RECORDS PROVIDED:
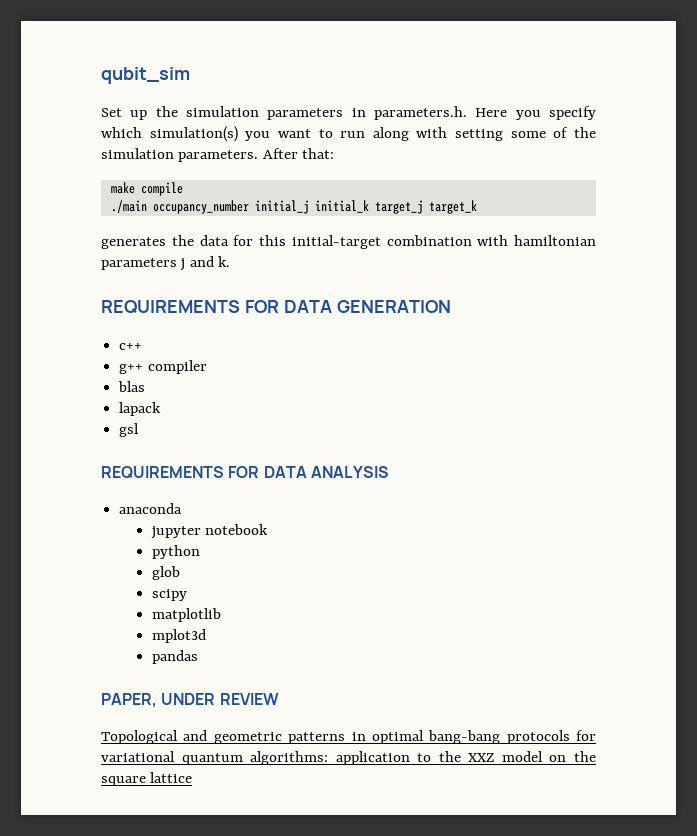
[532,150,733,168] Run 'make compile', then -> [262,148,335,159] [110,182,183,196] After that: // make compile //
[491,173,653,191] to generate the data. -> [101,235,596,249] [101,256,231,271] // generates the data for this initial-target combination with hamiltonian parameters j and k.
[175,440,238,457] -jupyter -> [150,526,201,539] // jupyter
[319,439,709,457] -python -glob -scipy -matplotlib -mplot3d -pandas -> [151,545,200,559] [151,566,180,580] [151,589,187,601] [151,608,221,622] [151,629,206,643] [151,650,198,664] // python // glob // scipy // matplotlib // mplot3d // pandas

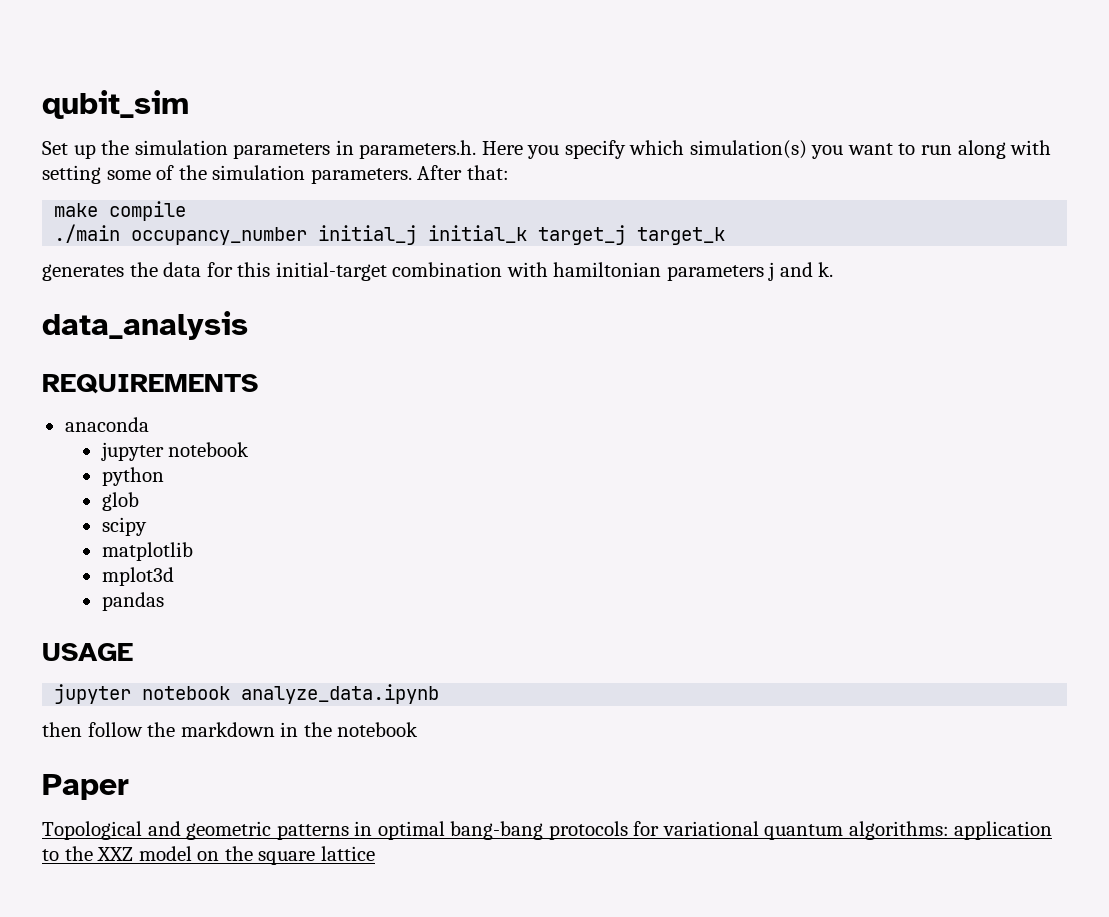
[101,300,451,314] [119,343,143,350] [119,360,207,374] [118,381,146,392] [119,402,162,416] [119,423,140,437] [101,466,389,479] REQUIREMENTS FOR DATA GENERATION // c++ // g++ compiler // blas // lapack // gsl // REQUIREMENTS FOR DATA ANALYSIS -> [42,311,248,340] [42,374,258,394] data_analysis // REQUIREMENTS
[101,693,279,708] PAPER, UNDER REVIEW -> [42,643,133,661] [54,684,440,704] [42,722,419,737] [42,774,129,800] USAGE // jupyter notebook analyze_data.ipynb // then follow the markdown in the notebook // Paper

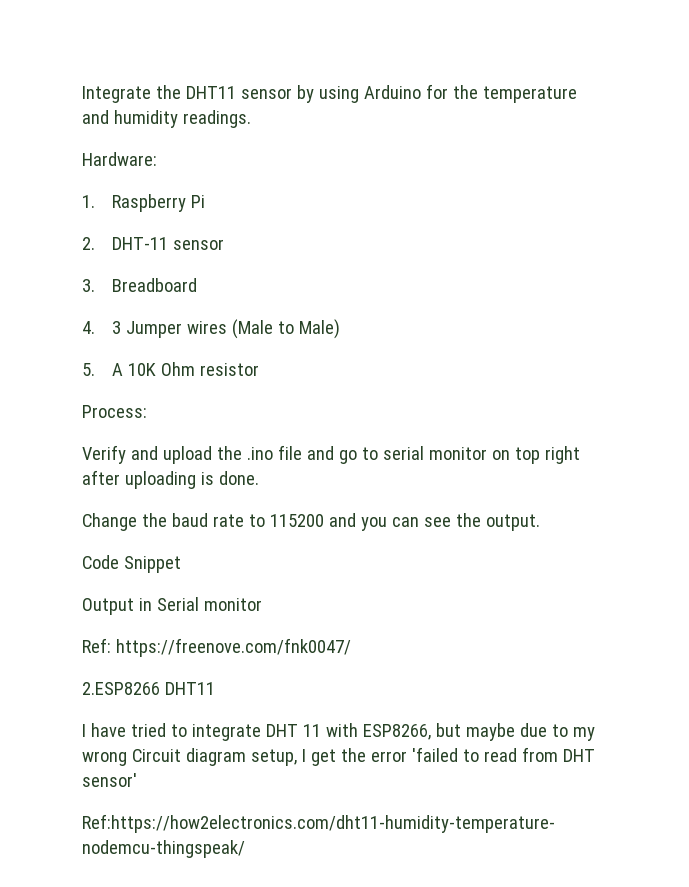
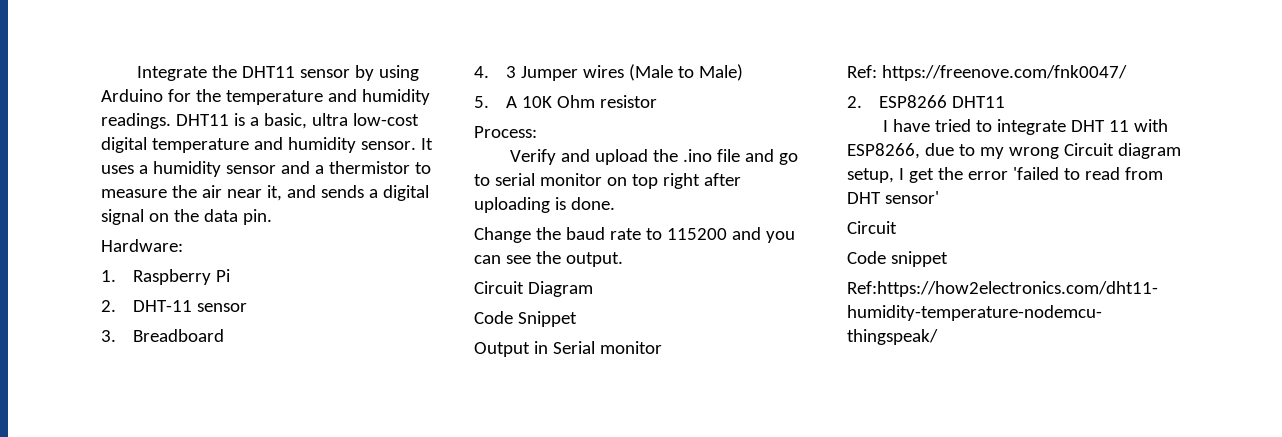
(251, 119) none -> [175,113,419,129] [101,137,433,153] [101,161,431,177] [101,185,429,201] [101,209,272,225] DHT11 is a basic, ultra low-cost digital temperature and humidity sensor. It uses a humidity sensor and a thermistor to measure the air near it, and sends a digital signal on the data pin.
(540, 522) none -> [474,281,593,297] // Circuit Diagram
[82,682,160,695] 2.ESP8266 -> [847,95,947,108] 2. ESP8266
[435,723,515,741] but maybe -> (920, 151) none
(137, 780) none -> [847,221,897,234] [847,251,948,267] // Circuit // Code snippet

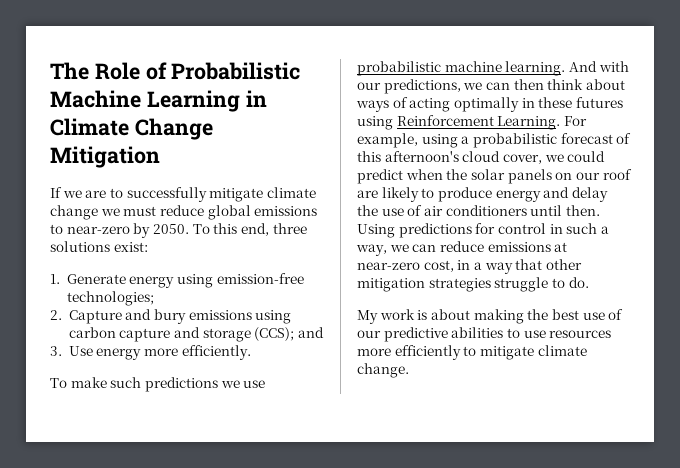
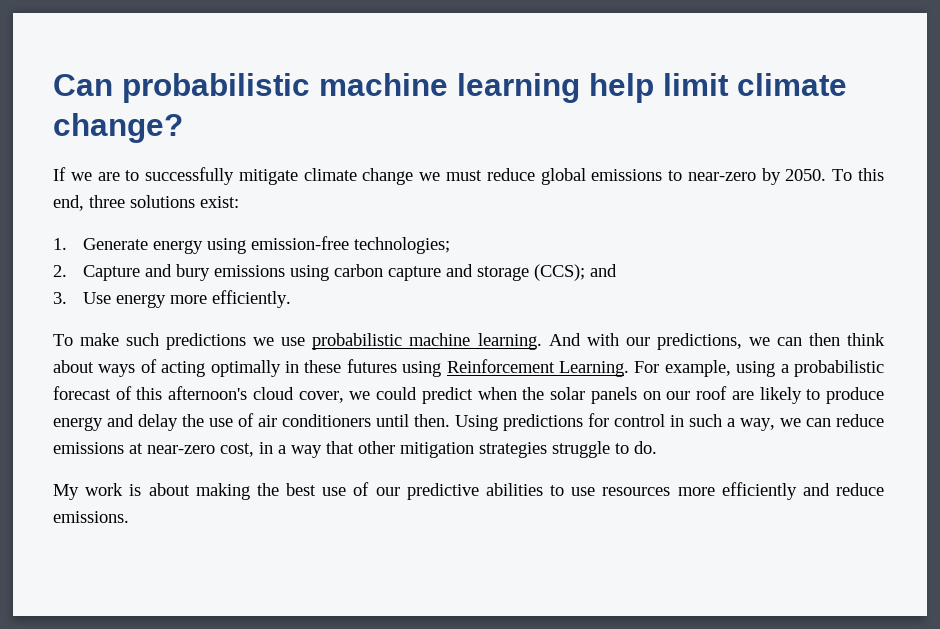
[50,62,301,80] [50,90,267,112] [50,118,213,140] [50,146,160,168] The Role of Probabilistic Machine Learning in Climate Change Mitigation -> [53,73,847,103] [53,113,183,143] Can probabilistic machine learning help limit climate change?
[463,345,587,360] [357,363,409,378] to mitigate climate change. -> [802,483,884,496] [53,511,129,523] and reduce emissions.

TASK DIRECTIONS: Each line above with the word "change" must be returned.

ANSWER TO THE EXERCISE:
[50,62,301,80] [50,90,267,112] [50,118,213,140] [50,146,160,168] The Role of Probabilistic Machine Learning in Climate Change Mitigation -> [53,73,847,103] [53,113,183,143] Can probabilistic machine learning help limit climate change?
[463,345,587,360] [357,363,409,378] to mitigate climate change. -> [802,483,884,496] [53,511,129,523] and reduce emissions.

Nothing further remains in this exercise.